The week after Easter some friends who work with university students invited me to “play Jesus” for an event outside of the student center at San Francisco state. While other volunteers offered passers-by free pancakes and coffee, I introduced myself as “Yeshua the Nazarati” (Jesus of Nazareth). This performance and hospitality sparked lively conversations with students and faculty– among them a German exchange student, several musicians, chemically enhanced neo-hippies, an orthodox Palestinian activist and a surprising number of hip-hop kids. SF State is one of the most diverse college campuses in America. Some themes from my conversations: Jesus is O.K., but organized religion is passé; Life is about seeking your own happiness; if we each seek our bliss we can all get along and see peace.
This month I also spoke at two Bay Area Perspectives courses on Christian community development. When I first started teaching this course seven years ago there was a lot of resistance to the suggestion that there is a vital link between the gospel of Jesus and the call to seek justice locally and globally. The tide is definitely turning– both younger and older participants seemed passionate and eager to tangibly care about the wounds and brokenness in our world. For many people the call to justice feels like a second conversion– a reimagining of what they thought the message of Jesus to be. I try to normalize this awakening by suggesting that we go through many conversions on our way to fully embracing the gospel of Jesus– one of which is the conversion to identify personally with God’s heart for those who are hungry, thirsty, naked, sick, lonely or imprisoned.

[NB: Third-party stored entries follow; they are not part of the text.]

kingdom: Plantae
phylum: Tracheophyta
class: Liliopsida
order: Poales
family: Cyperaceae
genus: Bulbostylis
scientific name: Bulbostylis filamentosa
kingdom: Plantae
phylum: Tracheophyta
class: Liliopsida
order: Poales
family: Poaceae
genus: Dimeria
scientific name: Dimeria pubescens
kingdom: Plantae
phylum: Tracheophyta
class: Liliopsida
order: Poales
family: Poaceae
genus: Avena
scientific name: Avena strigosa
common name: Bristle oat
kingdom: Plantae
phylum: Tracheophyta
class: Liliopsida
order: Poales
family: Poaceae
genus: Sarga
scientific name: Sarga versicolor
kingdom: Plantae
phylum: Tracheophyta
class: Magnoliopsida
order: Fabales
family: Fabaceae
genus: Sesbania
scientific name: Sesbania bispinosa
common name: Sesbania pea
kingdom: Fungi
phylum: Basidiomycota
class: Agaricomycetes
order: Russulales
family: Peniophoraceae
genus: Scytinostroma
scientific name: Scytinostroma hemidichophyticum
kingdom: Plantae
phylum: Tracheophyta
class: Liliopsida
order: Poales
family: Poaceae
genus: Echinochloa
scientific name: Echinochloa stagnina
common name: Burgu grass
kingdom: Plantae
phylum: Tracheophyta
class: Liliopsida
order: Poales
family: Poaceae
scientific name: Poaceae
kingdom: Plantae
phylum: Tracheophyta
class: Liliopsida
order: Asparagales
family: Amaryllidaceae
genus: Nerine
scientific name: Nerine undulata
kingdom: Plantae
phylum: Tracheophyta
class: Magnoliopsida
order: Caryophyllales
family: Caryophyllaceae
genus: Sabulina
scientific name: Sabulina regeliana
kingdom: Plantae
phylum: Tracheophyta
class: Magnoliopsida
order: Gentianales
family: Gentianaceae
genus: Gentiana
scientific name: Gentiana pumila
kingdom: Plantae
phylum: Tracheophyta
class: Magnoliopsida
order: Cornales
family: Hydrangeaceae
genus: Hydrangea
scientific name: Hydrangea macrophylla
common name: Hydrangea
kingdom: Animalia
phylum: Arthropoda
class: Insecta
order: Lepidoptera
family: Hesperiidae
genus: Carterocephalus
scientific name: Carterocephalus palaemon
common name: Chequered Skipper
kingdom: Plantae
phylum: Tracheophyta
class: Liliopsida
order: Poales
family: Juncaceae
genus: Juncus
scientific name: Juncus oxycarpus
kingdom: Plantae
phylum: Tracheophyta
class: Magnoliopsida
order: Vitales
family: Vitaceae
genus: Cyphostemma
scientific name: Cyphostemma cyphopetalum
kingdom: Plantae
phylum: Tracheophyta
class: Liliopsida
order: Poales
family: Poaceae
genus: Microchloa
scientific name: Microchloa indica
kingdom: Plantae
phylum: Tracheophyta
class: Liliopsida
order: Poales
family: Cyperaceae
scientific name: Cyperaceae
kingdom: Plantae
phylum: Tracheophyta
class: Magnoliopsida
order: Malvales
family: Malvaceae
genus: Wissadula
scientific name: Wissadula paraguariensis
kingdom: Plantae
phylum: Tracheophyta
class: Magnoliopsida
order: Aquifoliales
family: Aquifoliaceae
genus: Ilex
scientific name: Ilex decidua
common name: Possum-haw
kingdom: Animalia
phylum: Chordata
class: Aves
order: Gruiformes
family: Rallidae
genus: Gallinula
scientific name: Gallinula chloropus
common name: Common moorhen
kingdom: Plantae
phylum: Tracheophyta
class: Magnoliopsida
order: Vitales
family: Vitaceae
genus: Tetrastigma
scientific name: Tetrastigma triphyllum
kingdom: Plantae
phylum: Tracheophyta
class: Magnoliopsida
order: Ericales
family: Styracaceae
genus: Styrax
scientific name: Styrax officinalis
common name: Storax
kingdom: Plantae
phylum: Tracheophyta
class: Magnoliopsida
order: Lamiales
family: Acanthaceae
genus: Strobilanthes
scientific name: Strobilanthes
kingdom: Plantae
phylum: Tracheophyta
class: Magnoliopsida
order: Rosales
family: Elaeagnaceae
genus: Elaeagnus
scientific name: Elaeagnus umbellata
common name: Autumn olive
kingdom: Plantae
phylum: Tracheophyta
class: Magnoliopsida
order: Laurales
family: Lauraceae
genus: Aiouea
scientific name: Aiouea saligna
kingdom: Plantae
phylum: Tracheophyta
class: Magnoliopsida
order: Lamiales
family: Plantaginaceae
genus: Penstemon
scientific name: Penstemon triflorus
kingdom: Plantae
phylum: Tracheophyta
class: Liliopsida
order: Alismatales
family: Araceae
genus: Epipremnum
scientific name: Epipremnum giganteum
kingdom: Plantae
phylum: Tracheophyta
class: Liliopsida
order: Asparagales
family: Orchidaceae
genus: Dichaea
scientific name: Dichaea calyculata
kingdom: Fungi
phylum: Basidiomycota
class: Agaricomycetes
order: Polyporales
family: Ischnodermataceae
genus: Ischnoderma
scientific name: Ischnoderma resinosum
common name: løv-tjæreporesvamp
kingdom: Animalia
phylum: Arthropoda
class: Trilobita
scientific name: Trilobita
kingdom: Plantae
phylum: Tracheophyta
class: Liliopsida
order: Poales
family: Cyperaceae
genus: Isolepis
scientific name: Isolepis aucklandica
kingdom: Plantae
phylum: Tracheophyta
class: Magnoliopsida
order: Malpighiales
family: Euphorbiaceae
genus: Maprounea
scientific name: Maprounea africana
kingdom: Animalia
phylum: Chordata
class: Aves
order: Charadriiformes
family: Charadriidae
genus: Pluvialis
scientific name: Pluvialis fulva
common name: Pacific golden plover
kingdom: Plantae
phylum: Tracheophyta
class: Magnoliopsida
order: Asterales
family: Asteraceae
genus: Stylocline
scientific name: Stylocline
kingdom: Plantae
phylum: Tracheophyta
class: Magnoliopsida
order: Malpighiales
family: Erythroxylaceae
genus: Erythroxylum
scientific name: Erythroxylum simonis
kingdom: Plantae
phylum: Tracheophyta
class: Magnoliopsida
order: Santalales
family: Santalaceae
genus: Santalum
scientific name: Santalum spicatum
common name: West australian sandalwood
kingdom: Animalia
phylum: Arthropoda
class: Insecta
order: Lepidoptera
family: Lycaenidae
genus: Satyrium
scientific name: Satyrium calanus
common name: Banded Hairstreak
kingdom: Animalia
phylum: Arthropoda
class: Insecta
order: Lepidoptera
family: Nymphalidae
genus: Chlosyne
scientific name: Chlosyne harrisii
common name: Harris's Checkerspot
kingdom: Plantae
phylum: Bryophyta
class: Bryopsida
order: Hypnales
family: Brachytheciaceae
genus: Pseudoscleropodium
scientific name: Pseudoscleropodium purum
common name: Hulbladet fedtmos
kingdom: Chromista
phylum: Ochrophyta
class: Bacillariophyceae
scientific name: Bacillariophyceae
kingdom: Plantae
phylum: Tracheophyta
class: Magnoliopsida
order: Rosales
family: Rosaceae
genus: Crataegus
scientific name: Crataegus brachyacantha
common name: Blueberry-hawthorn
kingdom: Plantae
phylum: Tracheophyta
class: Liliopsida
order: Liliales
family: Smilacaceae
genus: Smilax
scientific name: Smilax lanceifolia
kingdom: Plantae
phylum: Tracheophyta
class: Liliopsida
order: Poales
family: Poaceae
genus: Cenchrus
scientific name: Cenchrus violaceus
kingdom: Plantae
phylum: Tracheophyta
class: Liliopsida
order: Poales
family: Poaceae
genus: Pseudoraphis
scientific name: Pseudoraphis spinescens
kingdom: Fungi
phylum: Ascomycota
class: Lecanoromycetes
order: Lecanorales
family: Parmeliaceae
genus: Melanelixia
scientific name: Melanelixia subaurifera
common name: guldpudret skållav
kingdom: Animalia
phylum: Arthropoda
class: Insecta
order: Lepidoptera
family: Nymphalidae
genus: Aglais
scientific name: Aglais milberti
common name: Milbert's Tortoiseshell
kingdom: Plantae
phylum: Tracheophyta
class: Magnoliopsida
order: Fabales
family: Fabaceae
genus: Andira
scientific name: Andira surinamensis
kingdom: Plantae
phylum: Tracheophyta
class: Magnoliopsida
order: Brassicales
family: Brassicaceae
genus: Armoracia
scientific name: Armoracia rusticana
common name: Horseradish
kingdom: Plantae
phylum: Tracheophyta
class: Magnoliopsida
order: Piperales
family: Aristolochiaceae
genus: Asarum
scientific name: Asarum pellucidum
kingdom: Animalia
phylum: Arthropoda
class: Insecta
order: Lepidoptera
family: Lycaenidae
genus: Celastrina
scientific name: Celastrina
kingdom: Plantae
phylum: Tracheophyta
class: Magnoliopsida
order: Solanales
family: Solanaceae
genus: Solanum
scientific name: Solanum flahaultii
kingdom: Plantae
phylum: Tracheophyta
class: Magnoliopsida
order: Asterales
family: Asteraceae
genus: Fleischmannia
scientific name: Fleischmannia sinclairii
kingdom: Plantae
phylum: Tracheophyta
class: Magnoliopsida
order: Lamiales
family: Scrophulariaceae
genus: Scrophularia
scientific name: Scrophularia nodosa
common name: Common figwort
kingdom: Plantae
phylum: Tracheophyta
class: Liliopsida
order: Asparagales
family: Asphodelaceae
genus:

Melody Gates, an apprentice in our winter learning lab on creativity, was a key organizer for a large demonstration held recently in San Francisco called, The Rescue. We are pleading with U.S. political officials to petition the U.N. to bring an end to the 23-year year-long rebellion of the Lord’s Resistance Army in Uganda, led by Joseph Kony who has overseen the torture and brutal killing of thousands of people through a savage army he has built from victimized child soldiers. (For more information check out www.invisiblechildren.com) This national effort is being initiative by people acting in the name and Spirit of Jesus. Noah and I along with a group of ReIMAGINE tribe’s people, supported this demonstration involving two thousand participants.